Dr Zeta Brown completed her PhD at the University of Wolverhampton in 2013 and joined the university in the same year as a Lecturer in Childhood, Family and Community Studies. Zeta’s PhD focused on primary education and was entitled ‘We just have to get on with it’: Inclusive teaching in a standards driven system. She teaches and module leads on undergraduate and postgraduate courses and supervises PhD and EdD students. In 2016, she gained SFHEA status with the Higher Education Academy.
She is leader of the Childhood, Youth and Families research cluster for the Centre of Developmental and Applied Research. She is currently involved in two funded projects and has published her research in a number of journals. She is also currently working on her second edited book for Routledge. She reviews for the journal EducationalFutures and is an executive member of the British Education Studies Association.
The newly developed Early Years Pupil Premium (EYPP) is a governmental initiative providing eligible 3-4 year olds with additional funds to support their education (Gov.UK, 2016). The funding is £302.10 per annum. Eligibility is based on the family’s income and any income support or tax credits received.
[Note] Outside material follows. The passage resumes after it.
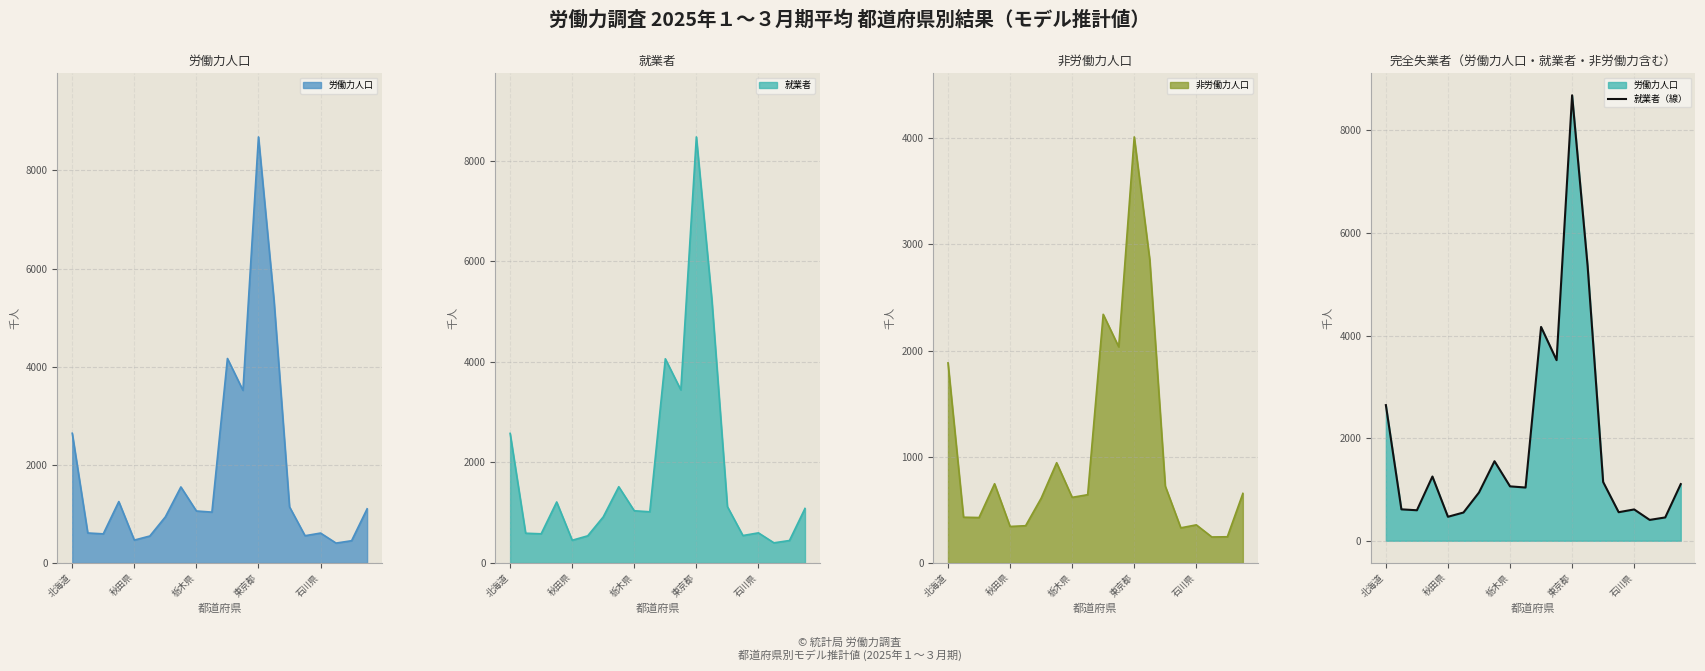

True or false: 就業者 has a value of 270 at 栃木県.

False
The exception to this rule is looked-after children who are automatically eligible for this funding. Looked-after children are children who have been in local authority (LA) care for 1 day or more, those who have left care under special guardianship or residential orders and those children adopted in England and Wales. The focus of EYPP is to support ‘closing the gap’ alongside established strategies for supporting children and their families.
The project will focus on investigating practitioners’ perspectives on the use of EYPP for looked-after children in one local authority. This is to ascertain what settings are using the funding for and, importantly, why they have made these decisions.